Amir, while the benefit of a separate clock line is debatable, would you care to discuss what in the protocols themselves might make one or the other better in terms of jitter (or anything else)? Data encoding and such that could lead to lower/higher jitter, BER, etc. I don't know the standards off-hand and a quick summary might be useful (?)
The separate clock eliminates data dependent jitter that can be caused on S/PDIF. Outside of that, yes, it doesn't necessarily make things better or worse.
I don't think the problem has anything to do with the protocol. It simply is the case that to get audio, you have to decode and process everything that comes over HDMI. This lights up a ton of circuits in the receiver. That creates lot of coupling opportunities in the receiver to the DAC. I saw two manifestations of this:
1. Low frequency noise. This was random noise bleeding into the clock circuits at frequencies up to a few Khz but mostly clustered below 1 Khz. I take this as being the sum total of a ton of circuits doing whatever they are doing, appearing at the end as random noise over DAC clock.
2. Correlated noise at specific frequencies of tens of Hz. I thought I would be able to correlate it to video refresh rate and such but could not reach that conclusion. Either way, there are activities/timed events on at the receiver at these regular intervals and they would show up on the DAC clock.
The identical device over S/PDIF would have far lower levels of both. The noise would almost disappear and the correlated jitter spikes would vary and be at much reduced levels.

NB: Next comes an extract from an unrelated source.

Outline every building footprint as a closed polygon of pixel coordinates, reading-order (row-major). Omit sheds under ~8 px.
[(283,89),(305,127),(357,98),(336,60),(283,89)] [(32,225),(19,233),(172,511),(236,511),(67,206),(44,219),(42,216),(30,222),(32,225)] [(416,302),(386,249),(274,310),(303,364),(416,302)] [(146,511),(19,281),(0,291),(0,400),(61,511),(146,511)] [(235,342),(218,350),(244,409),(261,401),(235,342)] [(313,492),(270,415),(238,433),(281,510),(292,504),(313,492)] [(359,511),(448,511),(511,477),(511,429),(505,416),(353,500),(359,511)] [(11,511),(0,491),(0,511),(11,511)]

Especially problematic was that you could corrupt S/PDIF performance if you just plugged the HDMI cable in! Mind you, the noise level would be far lower than if you used HDMI as the input but clearly the HDMI cable was coupling the source and destination electrically and causing noise to bleed into the receiver even when you were using the cleaner S/PDIF input. Or alternatively, maybe the input HDMI receiver is running even if that input is not selected and some of its activities bleed into the rest of the system.
Note that one implementation, the Mark Levinson Processor, managed to keep HDMI noise almost completely out of the way. So we could say that the "protocol" is no the problem as it can be implemented well. Then again, the notion of slaving audio to video in all cases and hence forcing the system to deal with video seems wrong. There could have been a data channel that worked independent of video.